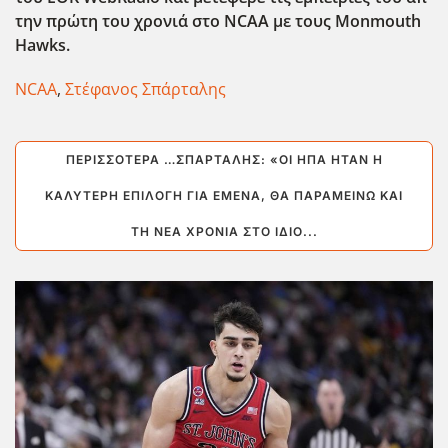
την πρώτη του χρονιά στο NCAA με τους Monmouth
Hawks.
NCAA
,
Στέφανος Σπάρταλης
ΠΕΡΙΣΣΌΤΕΡΑ …ΣΠΆΡΤΑΛΗΣ: «ΟΙ ΗΠΑ ΉΤΑΝ Η
ΚΑΛΎΤΕΡΗ ΕΠΙΛΟΓΉ ΓΙΑ ΕΜΈΝΑ, ΘΑ ΠΑΡΑΜΕΊΝΩ ΚΑΙ
ΤΗ ΝΈΑ ΧΡΟΝΙΆ ΣΤΟ ΊΔΙΟ...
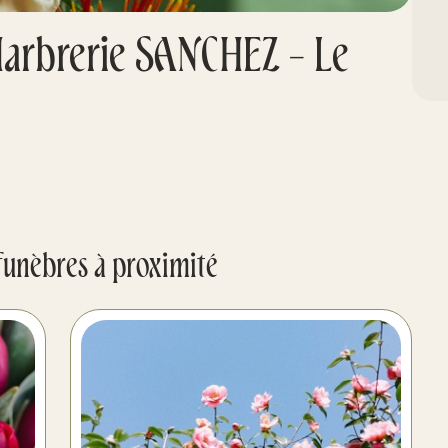
arbrerie SANCHEZ - Le
funèbres à proximité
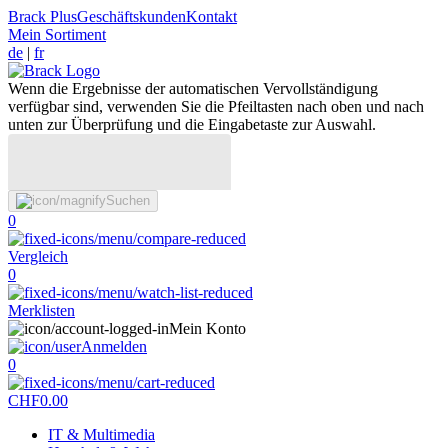
Brack Plus
Geschäftskunden
Kontakt
Mein Sortiment
de
|
fr
Wenn die Ergebnisse der automatischen Vervollständigung
verfügbar sind, verwenden Sie die Pfeiltasten nach oben und nach
unten zur Überprüfung und die Eingabetaste zur Auswahl.
Suchen
0
Vergleich
0
Merklisten
Mein Konto
Anmelden
0
CHF
0.00
IT & Multimedia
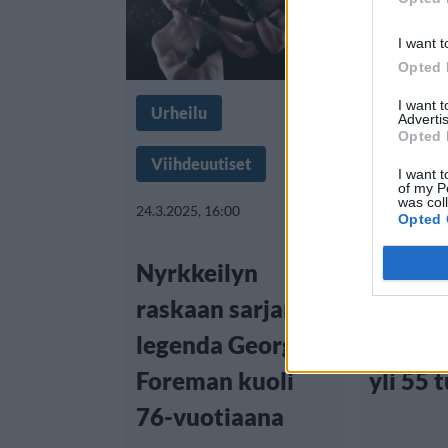
I want t
Opted 
I want 
Urheilu
Urheilu
Advertis
Opted 
Viihdeuutiset
Viihdeuu
I want t
of my P
was col
24.3.2025, 16:00
10.1.2024, 2
Opted 
Nyrkkeilyn
Hurja s
raskaan sarjan
mies h
legenda George
nyrkke
Foreman kuoli
yli 55 
76-vuotiaana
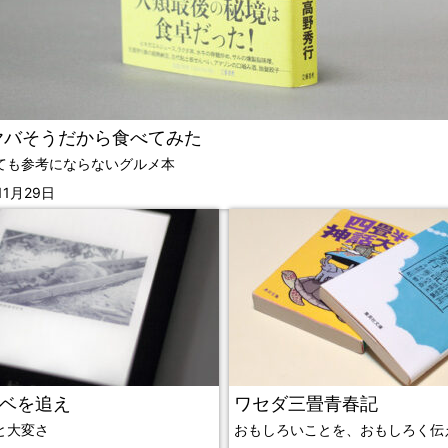
ヤバそうだから食べてみた
ても参考にならないグルメ本
11月29日
ベを追え
ワセダ三畳青春記
と大変さ
おもしろいことを、おもしろく伝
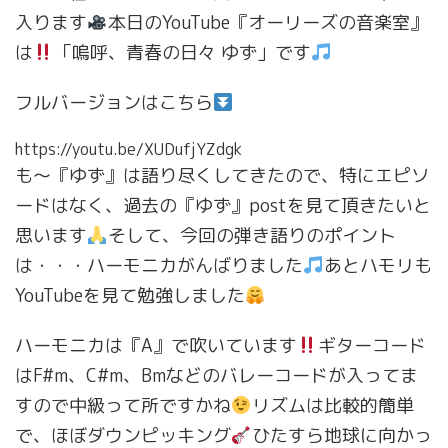
入ります
本日のYouTube『オーリーズの音楽室』
は
「嗚呼、青春の日々 ゆず」です
フルバージョンはこちら
https://youtu.be/XUDufjYZdgk
も〜『ゆず』は語り尽くしてきたので、特にエピソ
ードはなく、過去の『ゆず』postを見て頂きたいと
思います
そして、今回の弾き語りのポイント
は・・・ハーモニカがんばりました
あとハモリも
YouTubeを見て勉強しました
ハーモニカは『A』で吹いています
ギターコード
はF#m、C#m、Bmなどのバレーコードが入ってま
すので中級って所ですかね
リズムは比較的簡単
で、ほぼダウンピッキング
ひたすら地球に向かっ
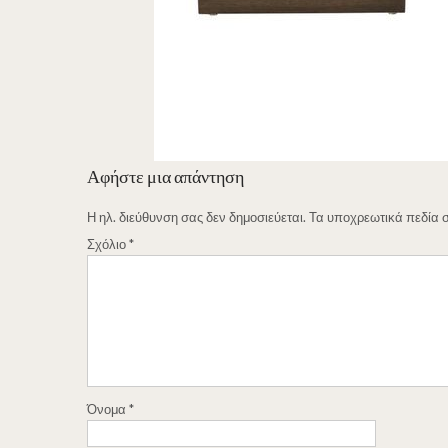
Αφήστε μια απάντηση
Η ηλ. διεύθυνση σας δεν δημοσιεύεται.
Τα υποχρεωτικά πεδία 
Σχόλιο
*
Όνομα
*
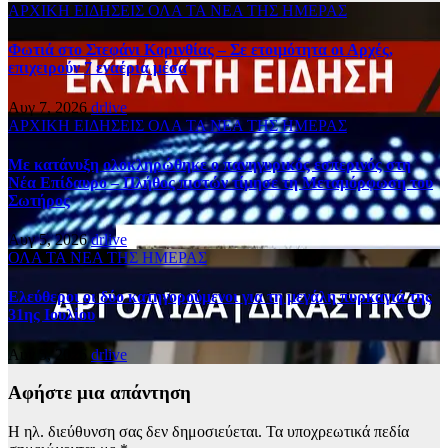
ΑΡΧΙΚΗ
ΕΙΔΗΣΕΙΣ
ΟΛΑ ΤΑ ΝΕΑ ΤΗΣ ΗΜΕΡΑΣ
Φωτιά στο Στεφάνι Κορινθίας – Σε ετοιμότητα οι Αρχές,
επιχειρούν 7 εναέρια μέσα
Αυγ 7, 2026
drlive
ΑΡΧΙΚΗ
ΕΙΔΗΣΕΙΣ
ΟΛΑ ΤΑ ΝΕΑ ΤΗΣ ΗΜΕΡΑΣ
Με κατάνυξη ολοκληρώθηκε ο πανηγυρικός εσπερινός στη
Νέα Επίδαυρο – Πλήθος πιστών τίμησε τη Μεταμόρφωση του
Σωτήρος
Αυγ 5, 2026
drlive
ΟΛΑ ΤΑ ΝΕΑ ΤΗΣ ΗΜΕΡΑΣ
Ελεύθεροι οι δύο κατηγορούμενοι για τη μεγάλη πυρκαγιά της
31ης Ιουλίου
Αυγ 5, 2026
drlive
Αφήστε μια απάντηση
Η ηλ. διεύθυνση σας δεν δημοσιεύεται.
Τα υποχρεωτικά πεδία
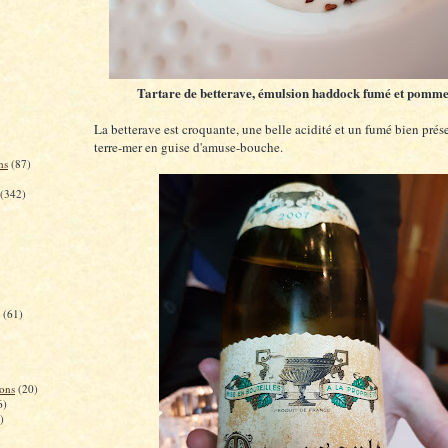
Tartare de betterave, émulsion haddock fumé et pomme
La betterave est croquante, une belle acidité et un fumé bien prése
terre-mer en guise d'amuse-bouche.
ns
(87)
(342)
(61)
ons
(20)
6)
)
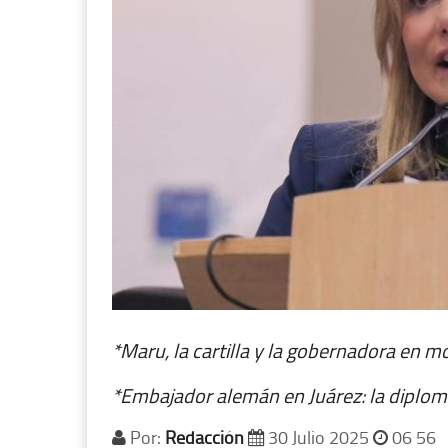
*Maru, la cartilla y la gobernadora en 
*Embajador alemán en Juárez: la diploma
Por:
Redacción
30 Julio 2025
06 56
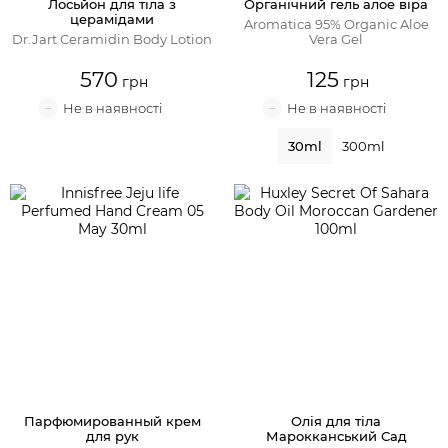
Лосьйон для тіла з
Органічний гель алое віра
церамідами
Aromatica 95% Organic Aloe
Dr.Jart Ceramidin Body Lotion
Vera Gel
570
125
30ml
300ml
Парфюмированный крем
Олія для тіла
для рук
Марокканський Сад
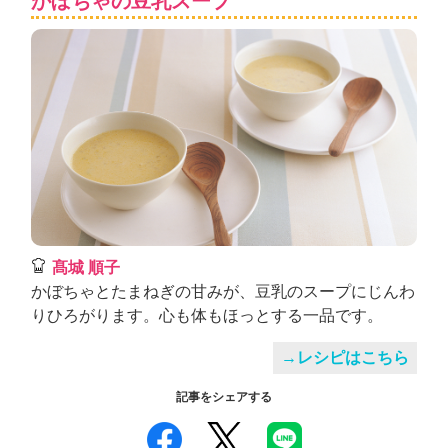
かぼちゃの豆乳スープ
髙城 順子
かぼちゃとたまねぎの甘みが、豆乳のスープにじんわ
りひろがります。心も体もほっとする一品です。
→レシピはこちら
記事をシェアする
※
REQUIRED WORK ▸ How many lines in the rows above contain the word "fumé"? Reply with the number only.

FINAL ANSWER ▸ 2